Adds Leta Nutt, Ph.D., lead author of the study, "Our work provides evidence for a metabolic timer in which oocytes that use up their energy stores are fated to die." Nutt is a postdoctoral researcher in Duke's department of pharmacology and cancer biology.

The results appear in the Oct. 7, 2005, issue of Cell. The work was supported by the National Institutes of Health, the Sidney Kimmel Foundation for Cancer Research, the V Foundation for Cancer Research and the Triangle Community Foundation.

Oocytes are one of the few cells to rely entirely on internal energy stores, receiving no nutrients from the body. Human oocytes have a relatively small nutrient stockpile compared to the frog oocytes studied by the Duke researchers.

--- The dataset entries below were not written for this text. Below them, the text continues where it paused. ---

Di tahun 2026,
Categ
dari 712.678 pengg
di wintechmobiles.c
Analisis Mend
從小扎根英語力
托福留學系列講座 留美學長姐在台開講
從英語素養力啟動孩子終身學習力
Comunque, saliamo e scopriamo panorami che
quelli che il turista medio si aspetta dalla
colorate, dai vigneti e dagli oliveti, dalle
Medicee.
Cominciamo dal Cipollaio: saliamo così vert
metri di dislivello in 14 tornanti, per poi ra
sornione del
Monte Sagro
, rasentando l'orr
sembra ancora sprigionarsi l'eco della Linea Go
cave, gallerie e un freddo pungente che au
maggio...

To explore the link between energy stores and apoptosis (cell death), the researchers both extended the lifetime of frog oocytes by feeding them nutrients and triggered apoptosis by mimicking a lack of nutrients.

The oocytes lived longer when provided with the simple sugar building blocks needed to fuel metabolism, "like fattening them up to keep them alive," Kornbluth said. Further detective work revealed the reason why: a molecular pathway involved in metabolizing the sugar is directly linked to an enzyme called caspase-2, which causes apoptosis. Caspases are enzymes that chew up and destroy cells during the apoptosis process.

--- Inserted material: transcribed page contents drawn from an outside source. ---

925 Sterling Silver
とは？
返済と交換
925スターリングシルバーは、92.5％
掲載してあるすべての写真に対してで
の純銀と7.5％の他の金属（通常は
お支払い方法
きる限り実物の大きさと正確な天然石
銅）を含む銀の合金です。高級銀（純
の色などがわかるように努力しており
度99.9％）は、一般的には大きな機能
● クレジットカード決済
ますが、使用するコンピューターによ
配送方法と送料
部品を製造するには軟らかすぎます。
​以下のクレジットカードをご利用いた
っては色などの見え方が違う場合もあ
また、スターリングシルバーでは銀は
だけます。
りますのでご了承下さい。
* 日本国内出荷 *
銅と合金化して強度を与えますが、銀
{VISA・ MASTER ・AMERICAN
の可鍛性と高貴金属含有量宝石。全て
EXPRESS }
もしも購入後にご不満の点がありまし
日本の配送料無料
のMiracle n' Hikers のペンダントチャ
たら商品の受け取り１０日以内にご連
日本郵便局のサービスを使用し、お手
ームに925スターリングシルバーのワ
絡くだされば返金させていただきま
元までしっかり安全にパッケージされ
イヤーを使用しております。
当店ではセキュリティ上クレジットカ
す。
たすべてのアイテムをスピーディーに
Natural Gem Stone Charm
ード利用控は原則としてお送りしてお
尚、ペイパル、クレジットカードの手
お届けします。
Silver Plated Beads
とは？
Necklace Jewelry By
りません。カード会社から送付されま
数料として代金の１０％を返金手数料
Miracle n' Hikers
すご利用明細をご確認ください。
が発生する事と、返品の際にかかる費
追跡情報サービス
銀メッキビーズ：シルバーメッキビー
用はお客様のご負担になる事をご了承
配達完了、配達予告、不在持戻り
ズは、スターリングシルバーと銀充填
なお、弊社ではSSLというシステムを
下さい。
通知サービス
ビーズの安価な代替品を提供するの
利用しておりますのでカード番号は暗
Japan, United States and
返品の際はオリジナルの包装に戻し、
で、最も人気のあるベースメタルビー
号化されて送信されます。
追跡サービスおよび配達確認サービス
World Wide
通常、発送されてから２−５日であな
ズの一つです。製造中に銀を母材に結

When the Duke team "fed" the simple sugars to frog eggs and oocytes, they shut off apoptosis. Conversely, preventing eggs from metabolizing these sugars and using the molecular pathway quickly prompted cell death, the researchers found.

The link between an egg's energy stores and the caspase-2 enzyme is especially important because previous studies showed that turning off caspase-2 in mice prevents oocytes from dying, even in response to toxic agents like chemotherapy drugs, said Seth Margolis, Ph.D., a study co-author and postdoctoral researcher in Duke's department of pharmacology and cancer biology. Also, female mice missing the gene to produce caspase-2 are born with an excess number of oocytes.

"We've really demonstrated that caspase-2 is the thing required for oocyte death, and provided a specific molecular mechanism that can keep it shut off," Margolis said.